Non è chiaro ancora quanto questo nuovo scandalo finanziario possa estendersi e se rimarrà confinato in Germania e Regno Unito, dove Greensill ha i principali interessi. Le società che facevano affidamento sulla compagnia australiana per finanziare il proprio capitale circolante dovranno trovare presto delle soluzioni alternative. Quelle che non ci riusciranno potranno presto far compagnia a GFG Alliance nell’annunciare l’impossibilità a ripagare i debiti e contagiare altre parti del sistema finanziario. Rimane da scoprire quanto è grande ancora il buco.

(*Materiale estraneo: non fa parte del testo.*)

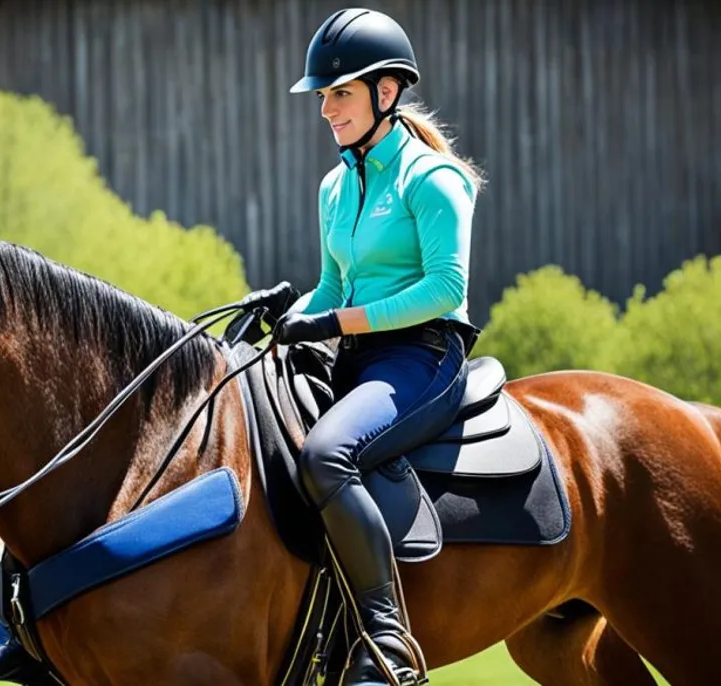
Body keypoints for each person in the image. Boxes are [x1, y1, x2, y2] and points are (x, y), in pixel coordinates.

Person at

In tutto questo c’è una grande società finanziaria giapponese, la SoftBank Group, il cui nome negli ultimi anni è passato da un fallimento ad un altro. Prima la mancata Ipo di WeWork nel 2019 e il rischio di default che ancora incombe sulla società, poi lo scandalo Wirecard e adesso Greensill. Tutte società che fanno parte del colosso finanziario giapponese che, indenne, continua tramite i propri fondi Vision a raccogliere miliardi e fiducia sui mercati internazionali.